**ESERCIZI**:
1. Riscrivi in forma più breve il paragrafo del testo sull'horror acquatico che comincia con "La giornata di ieri era dedicata", mantenendone i fatti principali.
2. Copia dal testo sull'horror acquatico tutto ciò che va da "Regia – Juan" fino a "Cinema degli Abissi.", senza cambiare nulla.
3. Prosegui il testo sull'horror acquatico a partire dal punto in cui si interrompe.

**TESTO DI PARTENZA**:
◇ ◇ ◇ ◇ ◇ ◇ ◇

Regia – Juan Piquer Simón (1990)
La giornata di ieri era dedicata all’horror acquatico che, come sanno anche i coralli, è una delle mia fissazioni più longeve e persistenti. Di conseguenza, mi sono trovata in difficoltà nella selezione del film: credo di aver parlato quasi di ogni horror ambientato nell’acqua da queste parti, almeno di quelli al di sopra della soglia della decenza; horror d’acqua salata e dolce, ambientati sopra e sotto le superfici marine, lacustri o fluviali; ma anche horror in cui l’elemento acquatico è rappresentato dalla pioggia, da una pozzanghera, da una vasca da bagno. Basta fare una rapida ricerca e ne trovate a bizzeffe. Una delle rubriche di questo blog che ancora resistono e rispuntano ogni tanto dai tempi della sua nascita è quella del Cinema degli Abissi.
Ero vicina alla resa quando mi sono ricordata di The Rift, produzione De Laurentiis di poco successiva a Leviathan (dal quale prende in prestito parecchi elementi) e ultimo rappresentante di un momento particolarmente bizzarro della storia di Hollywood: tra la fine degli anni ’80 e i primissimi anni ’90, gli studios stavano tutti a mollo.

◇ ◇ ◇ ◇ ◇ ◇ ◇

**DATI FORNITI**:
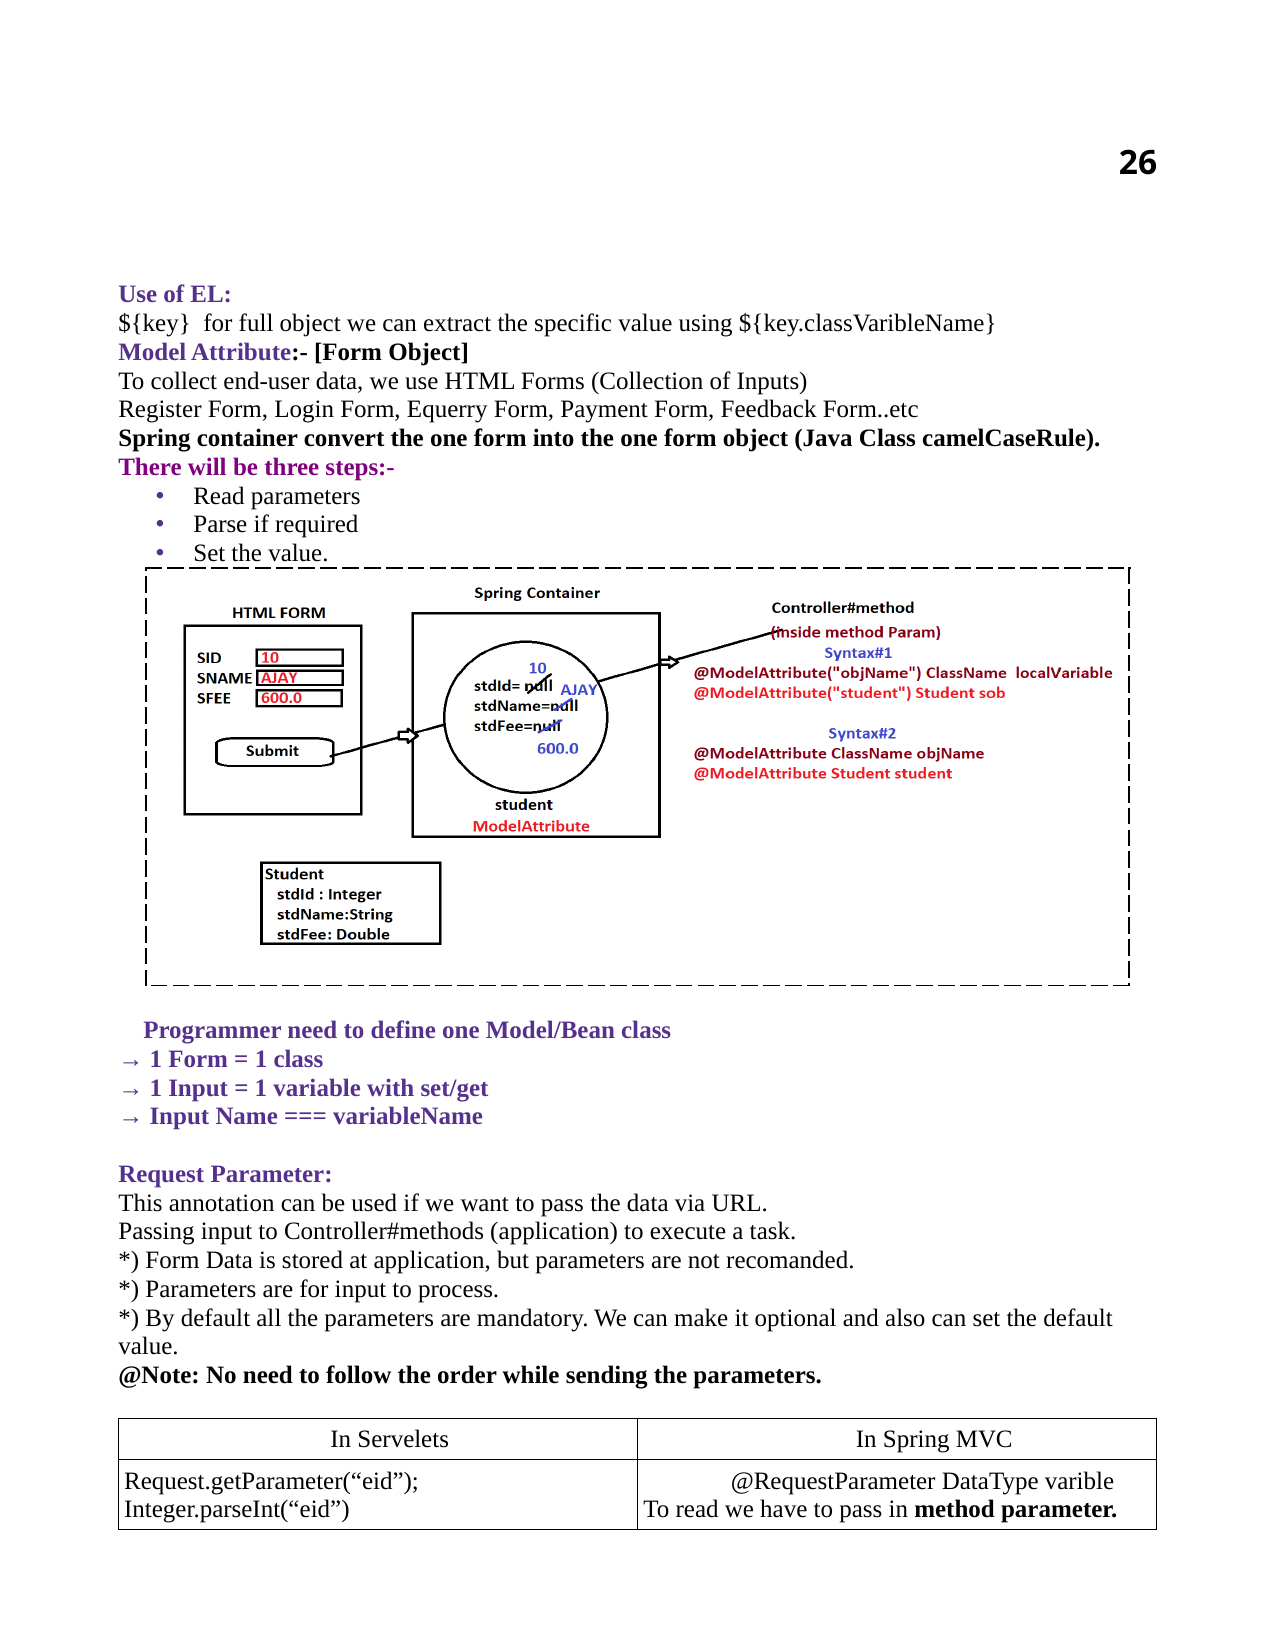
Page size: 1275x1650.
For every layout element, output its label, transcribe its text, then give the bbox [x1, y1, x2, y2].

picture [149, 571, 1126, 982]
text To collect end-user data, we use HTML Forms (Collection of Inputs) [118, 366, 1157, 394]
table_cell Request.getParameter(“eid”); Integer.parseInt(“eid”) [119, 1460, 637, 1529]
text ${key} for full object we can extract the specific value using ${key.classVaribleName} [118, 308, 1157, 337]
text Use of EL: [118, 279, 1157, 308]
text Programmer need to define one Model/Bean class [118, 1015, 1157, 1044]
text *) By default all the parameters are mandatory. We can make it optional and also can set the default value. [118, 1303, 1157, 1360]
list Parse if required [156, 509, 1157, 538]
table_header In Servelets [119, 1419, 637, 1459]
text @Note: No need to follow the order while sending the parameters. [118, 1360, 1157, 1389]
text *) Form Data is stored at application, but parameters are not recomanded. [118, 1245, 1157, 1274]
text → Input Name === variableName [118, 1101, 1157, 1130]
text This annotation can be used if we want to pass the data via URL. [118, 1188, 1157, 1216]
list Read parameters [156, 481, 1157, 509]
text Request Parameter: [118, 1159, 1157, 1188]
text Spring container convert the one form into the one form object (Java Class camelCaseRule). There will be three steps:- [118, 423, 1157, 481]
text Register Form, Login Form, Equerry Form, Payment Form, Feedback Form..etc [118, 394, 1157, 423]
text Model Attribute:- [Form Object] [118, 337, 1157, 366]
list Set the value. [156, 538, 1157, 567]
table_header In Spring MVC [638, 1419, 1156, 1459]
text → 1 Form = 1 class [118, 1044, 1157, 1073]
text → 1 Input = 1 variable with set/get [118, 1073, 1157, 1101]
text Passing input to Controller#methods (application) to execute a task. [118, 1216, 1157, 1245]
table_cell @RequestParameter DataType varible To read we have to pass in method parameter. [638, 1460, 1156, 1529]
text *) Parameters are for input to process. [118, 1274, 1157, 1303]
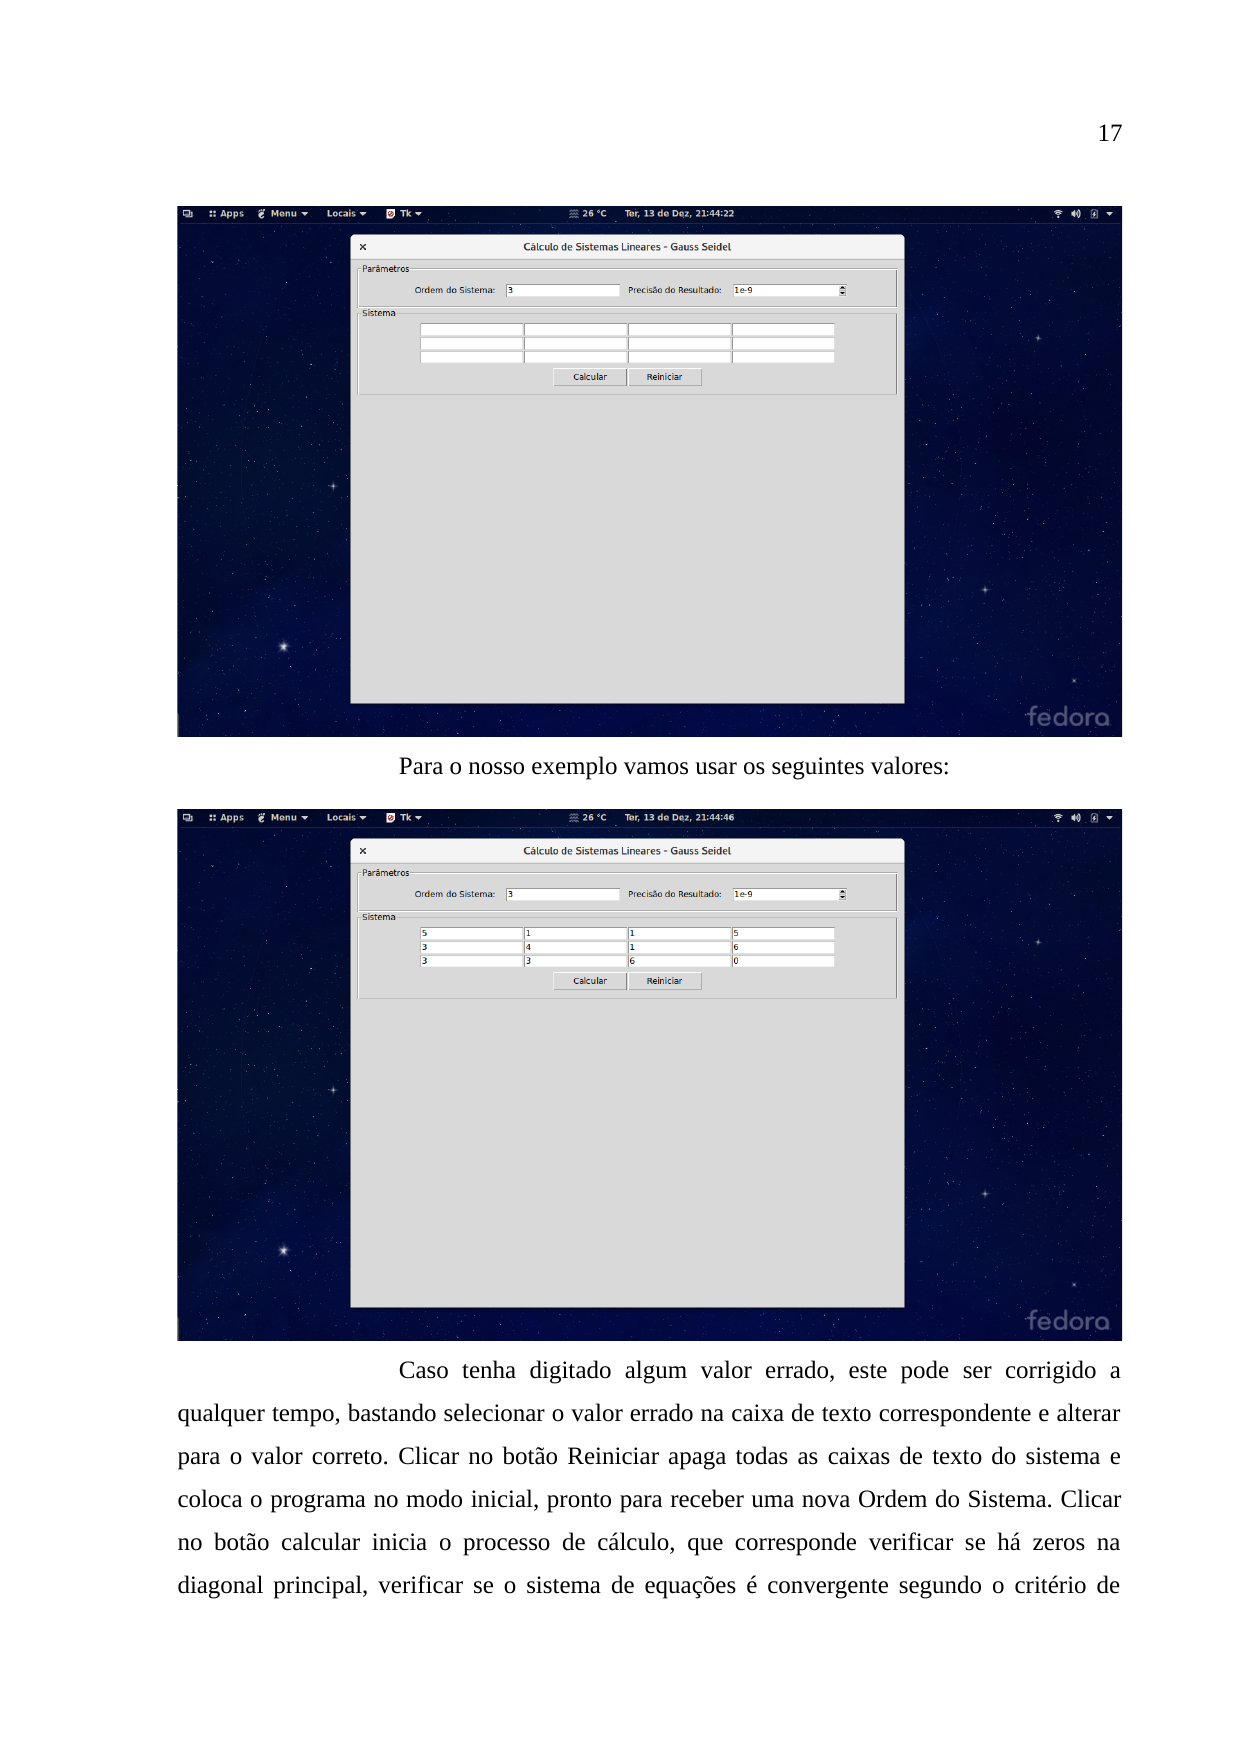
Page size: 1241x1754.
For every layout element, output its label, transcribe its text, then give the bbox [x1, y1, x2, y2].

◇ ◇ ◇ ◇ ◇ ◇ ◇

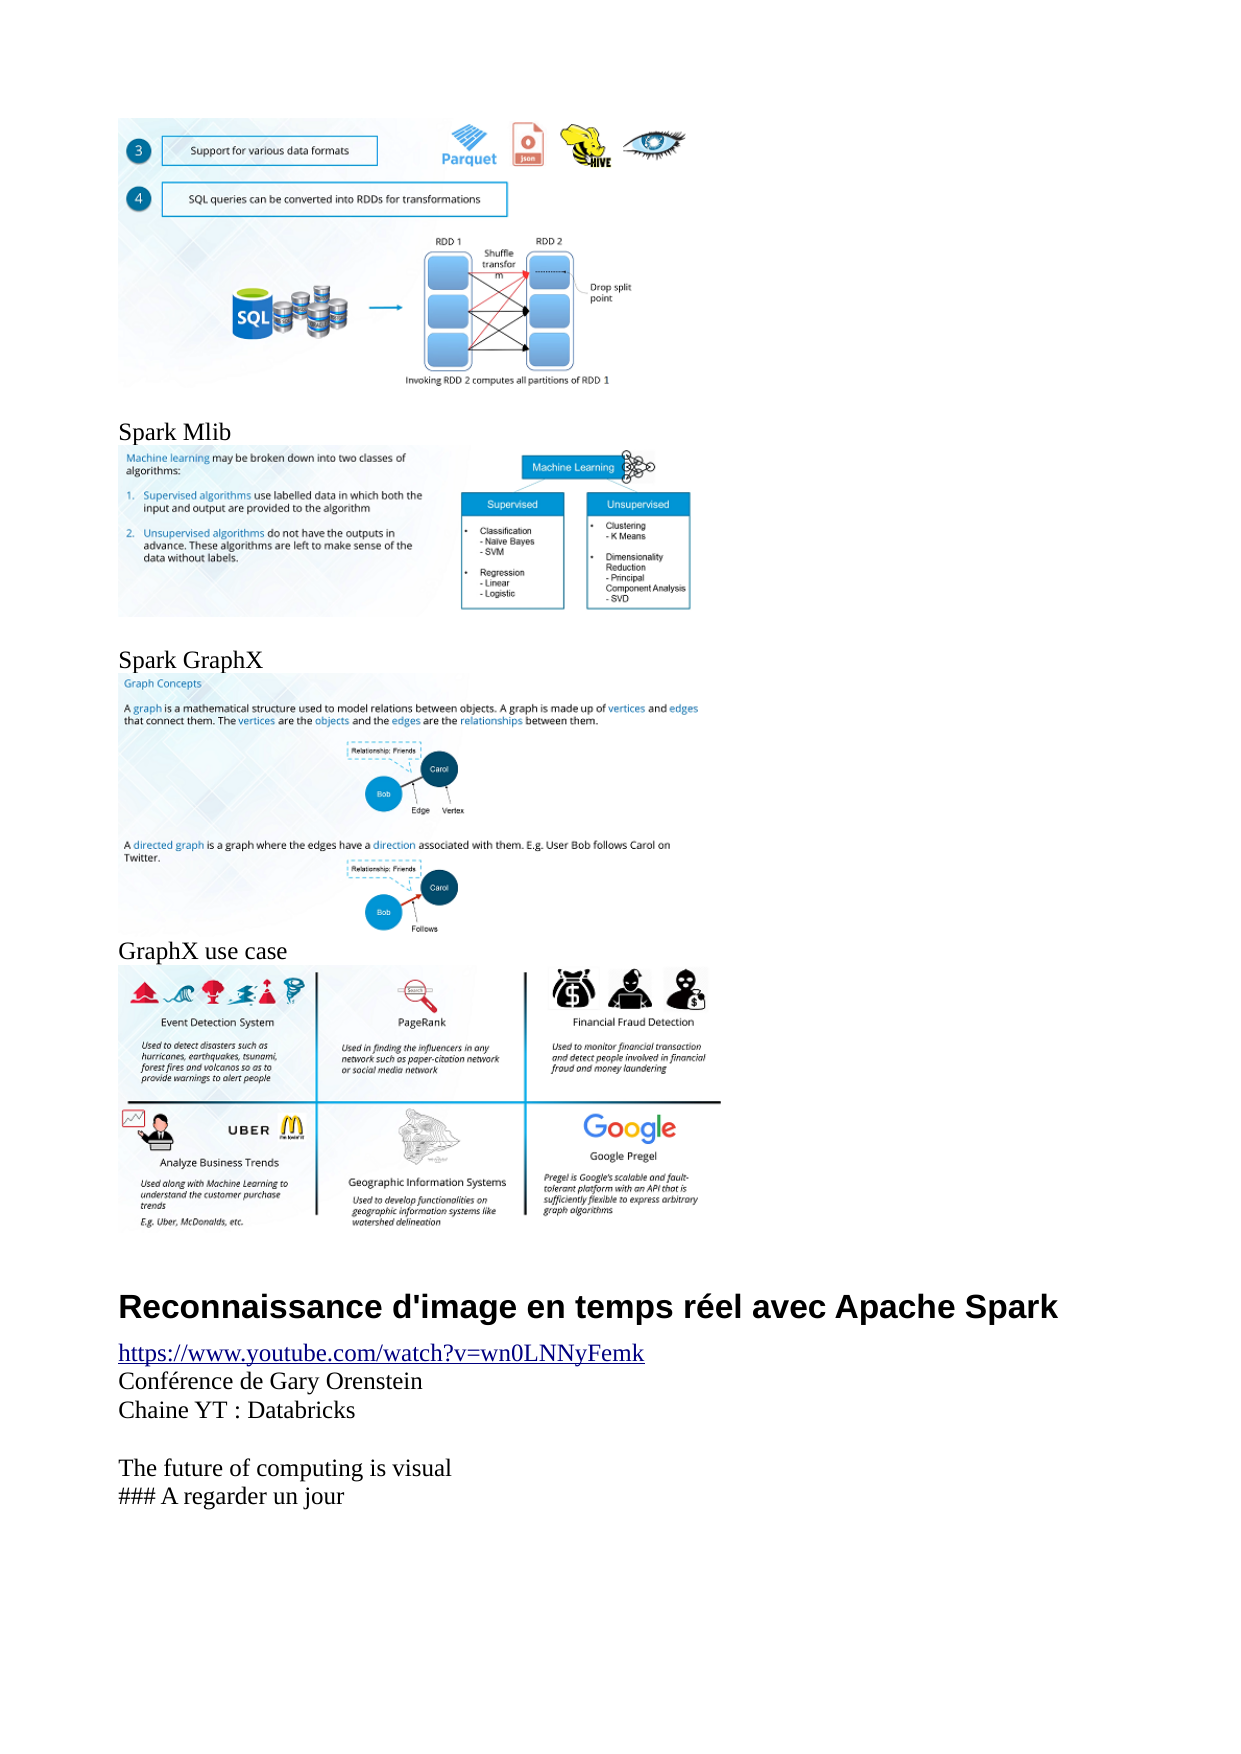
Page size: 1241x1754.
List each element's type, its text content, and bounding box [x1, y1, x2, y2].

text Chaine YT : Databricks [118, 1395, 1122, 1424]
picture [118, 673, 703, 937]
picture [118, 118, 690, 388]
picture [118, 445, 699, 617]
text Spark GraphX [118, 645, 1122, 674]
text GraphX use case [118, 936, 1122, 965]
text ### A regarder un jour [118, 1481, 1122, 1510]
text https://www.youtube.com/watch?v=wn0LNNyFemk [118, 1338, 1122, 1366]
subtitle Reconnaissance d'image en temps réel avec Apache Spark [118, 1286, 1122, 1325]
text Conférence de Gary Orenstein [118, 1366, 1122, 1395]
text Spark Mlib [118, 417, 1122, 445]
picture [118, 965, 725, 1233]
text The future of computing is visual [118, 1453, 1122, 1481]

◇ ◇ ◇ ◇ ◇ ◇ ◇

**SOLUZIONI DEGLI ESERCIZI**:
1.
Ieri era la giornata dell'horror acquatico, una delle mie fissazioni più durature, e scegliere il film è stato difficile. Sul blog ho già parlato di quasi tutti gli horror ambientati nell'acqua che superano la soglia della decenza:
- d'acqua salata e dolce;
- sopra e sotto la superficie di mari, laghi e fiumi;
- con pioggia, pozzanghere o vasche da bagno.
Con una rapida ricerca se ne trovano moltissimi. Il Cinema degli Abissi è una delle rubriche nate con il blog che resistono ancora e ricompaiono ogni tanto.

2.
Regia – Juan Piquer Simón (1990)
La giornata di ieri era dedicata all’horror acquatico che, come sanno anche i coralli, è una delle mia fissazioni più longeve e persistenti. Di conseguenza, mi sono trovata in difficoltà nella selezione del film: credo di aver parlato quasi di ogni horror ambientato nell’acqua da queste parti, almeno di quelli al di sopra della soglia della decenza; horror d’acqua salata e dolce, ambientati sopra e sotto le superfici marine, lacustri o fluviali; ma anche horror in cui l’elemento acquatico è rappresentato dalla pioggia, da una pozzanghera, da una vasca da bagno. Basta fare una rapida ricerca e ne trovate a bizzeffe. Una delle rubriche di questo blog che ancora resistono e rispuntano ogni tanto dai tempi della sua nascita è quella del Cinema degli Abissi.

3.
Deep Star Six, il già citato Leviathan, The Abyss, The Evil Below, Caccia a Ottobre Rosso e il cormaniano Lords of the Deep (per tacere de La Sirenetta) sono usciti tutti nell’arco di pochi mesi. Se si esclude il capolavoro di Cameron, nessuno tra i fanta-horror sopra menzionati ha avuto successo, e quindi il cinema abissale è tornato a essere una roba sporadica e di nicchia. Sigla!
Tutto comincia perché a De Laurentiis avanzano dei soldi e decide di investirli, anche se non è accreditato (al suo posto c’è Francesca De Laurentiis) in un altro horror su creature mostruose in fondo all’oceano. Fa quindi riscrivere allo sceneggiatore David Coleman un soggetto firmato da Colin Wilson, che tuttavia era ambientato nello spazio, e assume il regista spagnolo Piquer Simón, già dietro la macchina da presa per due pietre miliari del calibro di Pieces e Slugs.
Le riprese si svolgono principalmente a Madrid e durano 8 settimane, ma ce ne vogliono altre 14 per filmare gli effetti speciali, che in effetti sono la punta di diamante del film e sono curati da Colin Arthur.
Come dicevamo prima, neanche The Rift è un grande successo al botteghino e rappresenta il canto del cigno dell’horror e della fantascienza acquatici degli anni ’80. Una prece per tutti i bin dei sonar e i pannelli con lucine colorate che ci siamo sorbiti all’epoca.
Il film racconta di una spedizione di soccorso (che poi spedizione di soccorso non è) e recupero di un sottomarino disperso in una fossa oceanica.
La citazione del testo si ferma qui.